Hydrangea (Hydrangea macrophylla) – Flowering plants
Hydrangea is an ornamental, flowering, deciduous shrub that grows up to 2 m tall by 2.5 m broad with large heads of pink or blue flowers in summer and autumn. It has oval, mid to dark-green, deciduous leaves. The opposite leaves can grow to 6-inch in length. The fruit is a subglobose capsule.
Species: H. macrophylla
Scientific Name: Hydrangea macrophylla (Thunb.) Ser.
Synonyms: Hortensia opuloides Lam., Hydrangea chungii Rehder, Hydrangea hortensia Siebold, Hydrangea hortensis Sm., Hydrangea maritima Haw.-Booth, Hydrangea opuloides (Lam.) K.Koch, Hydrangea otaksa Siebold & Zucc., Viburnum macrophyllum Thunb.
Common Names: Hydrangea, Bigleaf hydrangea, French hydrangea, lacecap hydrangea, Mophead Hydrangea, Penny Mac, and Hortensia.
How to grow and care for Hydrangeas
It thrives best from bright, indirect sunlight to partial shade. Provide at least 4 hours of bright, indirect sunlight every day.
It grows well in well-drained, peat-based soil. Blue hydrangeas need acidic soil (pH 5.5 and lower) or they will change flower color from blue to pink.

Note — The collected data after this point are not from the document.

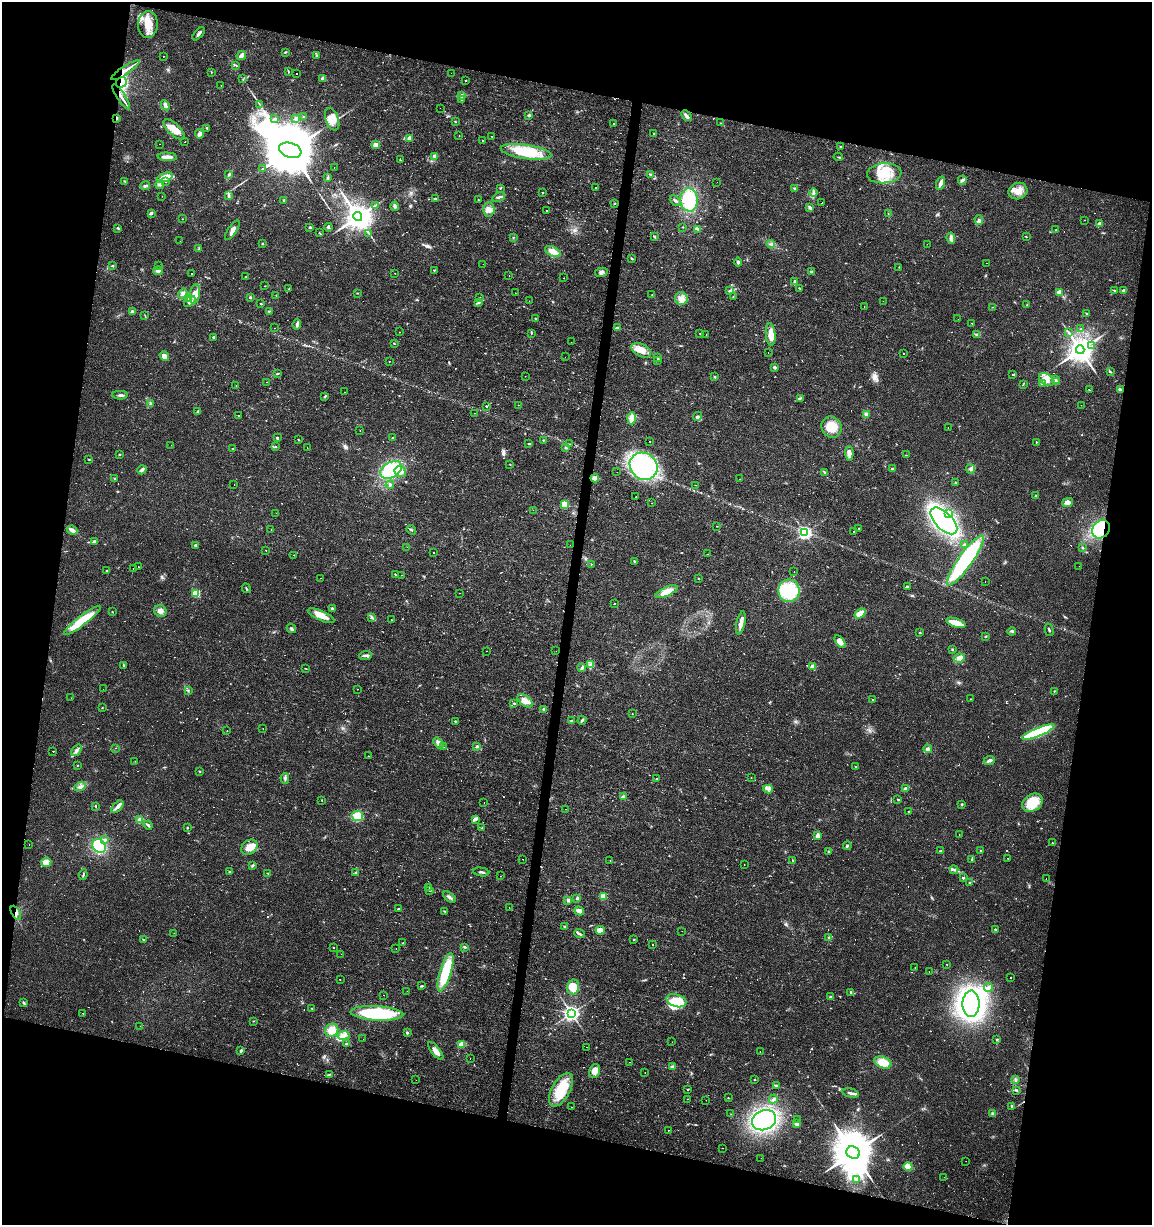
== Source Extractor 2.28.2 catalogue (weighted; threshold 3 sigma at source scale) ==
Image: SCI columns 284-4882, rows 1-4891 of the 5106 x 4899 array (HDU 1 of 3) = the unmasked area's bounding box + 8 px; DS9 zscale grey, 4 x 4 block average (1 PNG px = mean of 4 x 4 image px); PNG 1154 x 1227 px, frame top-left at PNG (2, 2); each listed source drawn as its Kron ellipse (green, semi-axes under 4 px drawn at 4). Shown black and unused: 26% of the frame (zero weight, under 2 of 3 exposures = <1% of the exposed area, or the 3 px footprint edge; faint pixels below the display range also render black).
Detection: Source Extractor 2.28.2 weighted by HDU 2 'WHT'. Background 0.0131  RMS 0.0028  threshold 0.0127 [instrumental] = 3 sigma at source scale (4.5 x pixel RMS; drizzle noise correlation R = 1.50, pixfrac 1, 0.0396/0.0396 arcsec/px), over >= 5 px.
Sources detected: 876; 7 too faint to see at this stretch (4 x 4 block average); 7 inside a brighter object's white glare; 149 cosmic-ray / hot-pixel residue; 3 long thin detections or spike segments (spike, bleed or trail) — neither listed nor drawn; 8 coinciding with a brighter row at this scale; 33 inside a brighter listed object's ellipse — not listed separately; of the other 669, all 500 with FLUX_AUTO >= 0.636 (the completeness limit of this list) listed and drawn (169 fainter detections not listed), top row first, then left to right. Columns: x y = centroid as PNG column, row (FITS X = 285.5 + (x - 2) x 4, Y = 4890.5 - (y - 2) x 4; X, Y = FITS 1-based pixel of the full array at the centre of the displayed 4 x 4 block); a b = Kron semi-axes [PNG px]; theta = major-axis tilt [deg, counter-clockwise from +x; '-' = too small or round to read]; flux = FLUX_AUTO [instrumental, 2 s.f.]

Alkaline soils (higher than pH 7) are fine for pink varieties. To keep the blue color, add sulfur while the plant is blooming. Neutral pH (between pH 5.5 and pH 7) can make the flowers purple or a mix of pink and blue.
Water regularly during the growing season. Keep the soil evenly moist, but not soggy. Keep the soil barely moist in winter.
It prefers to grow at a temperature below 60°F/16°C. Keep your hydrangea plant as cool as possible to prolong the flowering time.
Fertilize every two weeks during spring and summer with a balanced liquid fertilizer (such as 10-10-10) diluted by half. Or, use a slow-release fertilizer once in spring and again in summer.
It can be easily propagated by stem tip cuttings. Take 4-inch stem tip cuttings in spring or early summer and root them in a moist potting mix.
Pests and Diseases
It has no serious pest or disease problems. Some susceptibility to bud blight, bacterial wilt, leaf spot, and mildew. Aphids are occasional visitors.